Jorge Vega on Being Catholic in Brazil

By: Jorge Vega

March 7, 2008

An interesting choreography of sorts can be seen during rush hour in front of the church Nossa Senhora da Paz in Ipanema, Rio de Janeiro. There, among the evening stream of pedestrians, cars, and buses, many people, both outside and inside vehicles, face the church when passing in front of it and do the sign of the cross in a perfectly timed and almost automatic movement. For an outsider, this would appear to be a natural occurrence in the world’s largest Catholic nation, but as some Brazilians will readily admit, such displays should not be considered signs of a devoted Catholic population, but superficial manifestations. “Everybody says they are Catholic, but nobody really is,” a local friend told me. “Futebol (soccer) is more of a religion than Catholicism."

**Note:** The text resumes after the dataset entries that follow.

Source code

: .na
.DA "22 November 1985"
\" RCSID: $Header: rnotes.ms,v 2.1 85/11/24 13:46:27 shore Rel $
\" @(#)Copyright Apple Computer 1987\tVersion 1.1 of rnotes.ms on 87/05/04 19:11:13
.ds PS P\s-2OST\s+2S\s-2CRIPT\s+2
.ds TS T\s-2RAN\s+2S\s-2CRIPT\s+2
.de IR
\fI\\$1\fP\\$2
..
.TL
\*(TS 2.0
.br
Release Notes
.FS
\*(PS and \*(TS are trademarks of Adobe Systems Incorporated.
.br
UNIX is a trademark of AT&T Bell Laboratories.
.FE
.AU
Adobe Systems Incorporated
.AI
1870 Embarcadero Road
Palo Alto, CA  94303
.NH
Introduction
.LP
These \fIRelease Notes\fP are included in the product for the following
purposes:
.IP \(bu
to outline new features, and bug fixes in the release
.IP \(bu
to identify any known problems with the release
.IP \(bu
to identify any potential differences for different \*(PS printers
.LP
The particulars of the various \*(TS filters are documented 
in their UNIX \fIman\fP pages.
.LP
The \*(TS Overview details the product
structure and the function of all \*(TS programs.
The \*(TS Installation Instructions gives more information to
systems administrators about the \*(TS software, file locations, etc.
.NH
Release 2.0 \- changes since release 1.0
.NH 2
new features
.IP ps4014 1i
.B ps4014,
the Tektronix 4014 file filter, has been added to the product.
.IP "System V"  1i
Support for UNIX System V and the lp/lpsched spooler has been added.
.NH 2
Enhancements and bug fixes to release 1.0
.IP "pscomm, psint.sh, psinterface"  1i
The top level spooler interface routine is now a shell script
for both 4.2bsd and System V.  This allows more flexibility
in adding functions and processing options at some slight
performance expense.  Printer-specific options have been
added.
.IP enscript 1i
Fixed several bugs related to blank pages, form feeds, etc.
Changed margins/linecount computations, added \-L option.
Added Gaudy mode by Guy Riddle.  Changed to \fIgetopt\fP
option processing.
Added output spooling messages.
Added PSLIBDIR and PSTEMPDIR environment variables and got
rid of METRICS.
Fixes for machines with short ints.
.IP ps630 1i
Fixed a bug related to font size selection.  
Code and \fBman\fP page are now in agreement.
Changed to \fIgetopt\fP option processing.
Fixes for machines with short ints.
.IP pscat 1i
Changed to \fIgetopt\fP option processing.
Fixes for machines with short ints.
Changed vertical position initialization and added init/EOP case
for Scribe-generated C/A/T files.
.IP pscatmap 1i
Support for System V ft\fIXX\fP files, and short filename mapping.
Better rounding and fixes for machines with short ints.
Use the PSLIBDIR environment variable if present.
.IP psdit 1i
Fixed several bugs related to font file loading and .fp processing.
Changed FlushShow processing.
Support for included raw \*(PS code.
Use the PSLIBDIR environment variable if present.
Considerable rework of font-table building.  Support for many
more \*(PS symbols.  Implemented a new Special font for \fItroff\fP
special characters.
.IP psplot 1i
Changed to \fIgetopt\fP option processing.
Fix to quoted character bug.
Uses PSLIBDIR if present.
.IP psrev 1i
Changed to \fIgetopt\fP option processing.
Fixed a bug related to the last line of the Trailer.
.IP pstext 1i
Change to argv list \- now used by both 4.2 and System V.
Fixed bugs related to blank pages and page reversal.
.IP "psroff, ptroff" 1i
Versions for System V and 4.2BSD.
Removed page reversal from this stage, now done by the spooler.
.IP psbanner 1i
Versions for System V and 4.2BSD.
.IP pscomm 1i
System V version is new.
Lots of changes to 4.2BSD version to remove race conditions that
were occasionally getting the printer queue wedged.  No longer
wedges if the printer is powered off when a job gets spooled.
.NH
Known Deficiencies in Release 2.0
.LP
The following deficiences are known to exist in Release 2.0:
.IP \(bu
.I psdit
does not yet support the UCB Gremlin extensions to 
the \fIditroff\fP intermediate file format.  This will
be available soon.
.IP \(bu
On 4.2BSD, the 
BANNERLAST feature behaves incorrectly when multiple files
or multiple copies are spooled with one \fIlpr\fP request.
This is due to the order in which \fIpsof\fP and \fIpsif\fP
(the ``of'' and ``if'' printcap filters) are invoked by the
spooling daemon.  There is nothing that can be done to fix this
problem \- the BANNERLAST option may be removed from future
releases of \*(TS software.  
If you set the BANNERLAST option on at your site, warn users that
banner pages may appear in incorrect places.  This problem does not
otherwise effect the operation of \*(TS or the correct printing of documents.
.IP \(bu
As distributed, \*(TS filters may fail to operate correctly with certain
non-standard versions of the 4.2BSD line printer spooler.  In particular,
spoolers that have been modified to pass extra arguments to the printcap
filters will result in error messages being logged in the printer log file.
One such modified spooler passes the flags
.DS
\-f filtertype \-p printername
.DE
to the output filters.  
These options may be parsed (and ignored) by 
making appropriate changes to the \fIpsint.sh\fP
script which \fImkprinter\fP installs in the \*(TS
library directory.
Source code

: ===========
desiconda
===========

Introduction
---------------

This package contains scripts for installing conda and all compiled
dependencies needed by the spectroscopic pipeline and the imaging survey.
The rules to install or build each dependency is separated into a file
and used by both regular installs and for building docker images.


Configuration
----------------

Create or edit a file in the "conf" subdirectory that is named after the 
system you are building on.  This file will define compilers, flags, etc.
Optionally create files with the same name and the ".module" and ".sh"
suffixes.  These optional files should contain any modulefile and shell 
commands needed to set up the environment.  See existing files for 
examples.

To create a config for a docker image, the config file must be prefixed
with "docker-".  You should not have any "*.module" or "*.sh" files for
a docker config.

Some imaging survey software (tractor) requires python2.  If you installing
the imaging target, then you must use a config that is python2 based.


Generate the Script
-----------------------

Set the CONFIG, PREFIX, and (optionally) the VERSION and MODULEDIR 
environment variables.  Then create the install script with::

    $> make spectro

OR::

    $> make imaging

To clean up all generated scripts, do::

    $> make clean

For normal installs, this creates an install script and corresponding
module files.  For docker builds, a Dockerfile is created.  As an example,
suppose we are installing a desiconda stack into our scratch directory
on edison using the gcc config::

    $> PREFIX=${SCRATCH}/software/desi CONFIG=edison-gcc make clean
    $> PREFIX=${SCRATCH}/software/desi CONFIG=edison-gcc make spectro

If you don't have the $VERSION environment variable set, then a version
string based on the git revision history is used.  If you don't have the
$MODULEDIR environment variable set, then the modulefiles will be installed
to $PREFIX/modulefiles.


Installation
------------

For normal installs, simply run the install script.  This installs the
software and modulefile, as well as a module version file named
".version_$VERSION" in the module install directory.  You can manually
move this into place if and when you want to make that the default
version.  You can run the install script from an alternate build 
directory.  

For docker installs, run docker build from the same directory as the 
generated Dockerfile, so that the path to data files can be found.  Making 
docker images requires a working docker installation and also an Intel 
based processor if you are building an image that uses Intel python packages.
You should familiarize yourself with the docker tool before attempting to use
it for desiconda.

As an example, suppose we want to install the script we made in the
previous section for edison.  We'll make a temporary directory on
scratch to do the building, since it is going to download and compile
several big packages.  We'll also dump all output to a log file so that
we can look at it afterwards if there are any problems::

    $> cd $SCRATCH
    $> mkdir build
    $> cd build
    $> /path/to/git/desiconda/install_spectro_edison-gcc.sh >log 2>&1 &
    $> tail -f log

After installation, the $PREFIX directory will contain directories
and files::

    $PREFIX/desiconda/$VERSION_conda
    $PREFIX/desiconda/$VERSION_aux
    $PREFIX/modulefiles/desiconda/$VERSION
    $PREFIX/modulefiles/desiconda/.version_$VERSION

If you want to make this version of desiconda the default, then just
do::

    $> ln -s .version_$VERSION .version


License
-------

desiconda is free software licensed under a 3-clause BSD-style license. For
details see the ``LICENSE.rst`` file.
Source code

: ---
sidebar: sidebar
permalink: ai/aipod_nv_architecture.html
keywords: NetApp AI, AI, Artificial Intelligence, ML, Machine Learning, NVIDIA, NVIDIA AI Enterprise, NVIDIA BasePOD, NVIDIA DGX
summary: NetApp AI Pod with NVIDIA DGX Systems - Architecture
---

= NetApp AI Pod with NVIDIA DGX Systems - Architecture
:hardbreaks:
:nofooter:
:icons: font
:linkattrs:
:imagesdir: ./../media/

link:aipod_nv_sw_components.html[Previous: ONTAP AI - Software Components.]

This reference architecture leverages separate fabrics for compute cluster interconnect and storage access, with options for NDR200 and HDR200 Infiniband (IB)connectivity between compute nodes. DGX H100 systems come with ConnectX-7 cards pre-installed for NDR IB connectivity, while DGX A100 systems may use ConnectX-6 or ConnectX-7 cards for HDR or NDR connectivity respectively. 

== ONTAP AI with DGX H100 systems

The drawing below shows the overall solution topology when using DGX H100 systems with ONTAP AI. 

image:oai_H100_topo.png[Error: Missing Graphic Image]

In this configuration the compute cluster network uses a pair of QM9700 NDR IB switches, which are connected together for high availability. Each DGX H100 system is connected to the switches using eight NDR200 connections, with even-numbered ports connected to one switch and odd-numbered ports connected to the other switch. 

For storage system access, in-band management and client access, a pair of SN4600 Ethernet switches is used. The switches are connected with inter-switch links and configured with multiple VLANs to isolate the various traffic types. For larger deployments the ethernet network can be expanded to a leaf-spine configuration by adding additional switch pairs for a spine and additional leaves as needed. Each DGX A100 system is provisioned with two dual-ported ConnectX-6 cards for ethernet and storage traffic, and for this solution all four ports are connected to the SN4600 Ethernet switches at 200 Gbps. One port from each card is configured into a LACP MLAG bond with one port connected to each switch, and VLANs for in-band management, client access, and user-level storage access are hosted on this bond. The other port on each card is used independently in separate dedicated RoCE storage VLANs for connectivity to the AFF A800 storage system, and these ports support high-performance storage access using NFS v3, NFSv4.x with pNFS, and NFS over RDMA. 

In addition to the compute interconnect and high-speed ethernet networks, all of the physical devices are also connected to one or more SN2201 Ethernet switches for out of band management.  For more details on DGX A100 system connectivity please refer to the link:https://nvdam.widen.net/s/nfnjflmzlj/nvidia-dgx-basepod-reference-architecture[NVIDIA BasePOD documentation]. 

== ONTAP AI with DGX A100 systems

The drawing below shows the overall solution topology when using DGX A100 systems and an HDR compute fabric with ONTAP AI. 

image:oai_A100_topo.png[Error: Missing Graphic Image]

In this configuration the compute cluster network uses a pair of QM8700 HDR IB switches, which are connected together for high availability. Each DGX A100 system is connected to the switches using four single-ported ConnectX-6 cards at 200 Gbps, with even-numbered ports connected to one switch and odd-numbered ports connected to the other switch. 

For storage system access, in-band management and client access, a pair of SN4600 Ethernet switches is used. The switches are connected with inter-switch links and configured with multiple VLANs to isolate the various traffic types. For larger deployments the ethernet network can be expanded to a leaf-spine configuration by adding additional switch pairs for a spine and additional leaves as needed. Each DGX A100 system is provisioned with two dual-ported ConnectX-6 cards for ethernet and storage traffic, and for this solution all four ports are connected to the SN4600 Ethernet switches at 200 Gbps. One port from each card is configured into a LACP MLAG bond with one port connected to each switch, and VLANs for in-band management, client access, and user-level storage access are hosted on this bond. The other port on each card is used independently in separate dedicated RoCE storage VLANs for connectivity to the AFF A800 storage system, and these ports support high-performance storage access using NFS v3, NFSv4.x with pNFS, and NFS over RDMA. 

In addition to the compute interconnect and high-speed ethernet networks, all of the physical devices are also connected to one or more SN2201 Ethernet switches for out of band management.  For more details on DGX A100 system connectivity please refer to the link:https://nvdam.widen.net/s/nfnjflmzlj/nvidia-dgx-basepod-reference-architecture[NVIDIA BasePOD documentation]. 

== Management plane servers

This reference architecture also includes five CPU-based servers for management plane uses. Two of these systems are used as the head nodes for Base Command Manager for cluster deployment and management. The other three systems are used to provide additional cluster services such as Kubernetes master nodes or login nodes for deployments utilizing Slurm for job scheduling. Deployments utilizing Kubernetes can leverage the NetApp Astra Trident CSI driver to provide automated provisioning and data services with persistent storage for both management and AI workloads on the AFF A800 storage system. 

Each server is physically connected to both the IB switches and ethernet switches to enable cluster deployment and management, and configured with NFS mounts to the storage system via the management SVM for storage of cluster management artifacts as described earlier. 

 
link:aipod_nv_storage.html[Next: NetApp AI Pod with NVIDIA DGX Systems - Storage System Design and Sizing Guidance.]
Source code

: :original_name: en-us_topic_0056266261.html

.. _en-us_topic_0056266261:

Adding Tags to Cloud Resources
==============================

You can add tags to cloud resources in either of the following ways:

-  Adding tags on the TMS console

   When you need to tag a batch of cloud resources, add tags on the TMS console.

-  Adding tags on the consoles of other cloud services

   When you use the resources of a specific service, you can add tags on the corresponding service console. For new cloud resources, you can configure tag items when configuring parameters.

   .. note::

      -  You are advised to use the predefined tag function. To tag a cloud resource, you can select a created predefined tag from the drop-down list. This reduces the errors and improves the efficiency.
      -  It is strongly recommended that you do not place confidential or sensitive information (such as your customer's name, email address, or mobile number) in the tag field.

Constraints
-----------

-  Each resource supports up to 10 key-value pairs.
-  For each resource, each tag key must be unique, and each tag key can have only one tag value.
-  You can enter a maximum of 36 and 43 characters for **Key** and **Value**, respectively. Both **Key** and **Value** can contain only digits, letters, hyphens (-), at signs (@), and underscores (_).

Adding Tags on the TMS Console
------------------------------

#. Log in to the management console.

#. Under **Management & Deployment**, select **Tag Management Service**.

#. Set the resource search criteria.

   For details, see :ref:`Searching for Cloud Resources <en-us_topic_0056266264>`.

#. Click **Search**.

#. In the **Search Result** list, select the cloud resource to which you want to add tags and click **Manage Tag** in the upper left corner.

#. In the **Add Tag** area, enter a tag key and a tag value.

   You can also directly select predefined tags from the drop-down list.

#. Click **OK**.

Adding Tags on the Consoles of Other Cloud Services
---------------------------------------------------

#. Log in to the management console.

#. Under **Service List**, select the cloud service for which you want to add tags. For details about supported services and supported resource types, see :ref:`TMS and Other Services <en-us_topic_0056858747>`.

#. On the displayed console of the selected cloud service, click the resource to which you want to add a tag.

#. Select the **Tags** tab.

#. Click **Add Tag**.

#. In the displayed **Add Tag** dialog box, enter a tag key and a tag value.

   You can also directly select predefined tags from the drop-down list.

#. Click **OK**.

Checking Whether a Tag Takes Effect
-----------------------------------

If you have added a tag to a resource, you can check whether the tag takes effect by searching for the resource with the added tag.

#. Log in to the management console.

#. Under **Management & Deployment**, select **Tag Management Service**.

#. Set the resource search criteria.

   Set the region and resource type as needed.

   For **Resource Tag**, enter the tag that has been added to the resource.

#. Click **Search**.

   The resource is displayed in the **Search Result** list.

Ouch. But should we take this as the modern pretense we see elsewhere? Interestingly, in Brazil this is neither a modern issue nor insincerity. It is true that many people who identify as Catholics are not practicing Catholics. But then, like my friend admitted, almost nobody really is. This is because religious practices in the country, starting with Catholicism when it first arrived with the Jesuit missionaries, have all incorporated, and even been created from, interactions with practices and traditions from all the others. In this way, Catholics may not go to church, but will engage in an informal cult of saints similar to the principal Afro-Brazilian religion of Candomblé and also make promessas, superstitious rituals originally adopted from indigenous spiritualism done to reach specific ends (for example, plucking a feather from a sleeping chicken and writing a wish with it). Even the evangelical movement, which has been gaining ground in the rural and suburban areas, has seen itself adopt many of these features. Conversely, Ubanda, a more balanced mix of Catholicism and Afro-Brazilian practices, is a very important religion in the country. Santo Daime, a spiritual movement that unites some metaphysical theology, communal doctrines, and indigenous practices such as the use of ayahuasca (a semi-hallucinatory tea), is also a common religion in Brazil.

Does this apparent pluralism presuppose a weak institutional Catholic Church? Even if my friends will affirm the opposite, the fact is that the Catholic Church has been, and still is, a very active force in the country; it has been one of the major forces in civil society, apart from syndicates, to foster political activism (especially against the dictatorship) and social development (Brazil is the great bastion of liberation theology in Latin America). These activism-oriented actions are, in fact, characteristic of all the religions in the country and help explain the rich and shared spiritual experience between religions.

For example, on a recent surfing trip half an hour away from the city, in a place called Macumba Beach, I saw three women dressed in white who were engaged in a Candomblé ceremony for the orixá (goddess) Iemanjá. The few people on the beach didn’t lend attention to the ceremony, only giving casual glimpses with the banal fascination we might have upon seeing people doing tai chi in a public park—that is if tai chi consisted of an elderly woman going on an excited trance while other women chanted around her. When they finished, I asked them about the ceremony, their experience with their religion, and other things. Perhaps the most interesting glimpse into their world came when they said that their main objective was to “ask for peace and strength in trying to eradicate violence and despair within [their] poor community.” They admitted that their devotion lay in the wish for divine protection and guidance in these “bad times.” Like Catholicism, and the ever-growing evangelist movement, the ‘reason’ for practicing seems to not be the search for spiritual fulfillment, but rather the search for immediate, ‘real’ salvation, the attainment of certain social needs with religion as a communal institution to guide them.

Hints of religious life are widespread and readily evident. But, as we will learn going forward, they are proof of a uniquely Brazilian spirituality that, similar to religion in other countries, embodies overall political and social aspirations, while also providing a permanent part of personal identity. This explains how calling oneself a Catholic is quite simply part of one's heritage, or why Afro-Brazilian practices carry, and complement, the political overtones of Brazil’s ongoing racial discussion. I do have to admit a strange occurrence: the very moment that the women on the beach put their offering of flowers in the water, a surprised fisherman 15 feet away yelled excitedly as he pulled out a big fish that had just bitten the line. I commented on this, and with the smile of somebody who expected what had just happened, one of the women said “That is Iemanjá [who is associated with being the protector of the sea and of wisdom] thanking us for the offering.” I think religious experiences in this country can be judged as being less like the celestial affairs that their religious ideals claim, and yet, there are moments like these where one looks up to the sky and wonders.

P.S. In the upcoming letters I will discuss in depth my experience inside each religion, including interviews with Catholic leaders, a visit to a Mae de Santo (Candomblé priestess), a visit to an up-and-coming evangelical congregation, and my experience with the Santo Daime movement.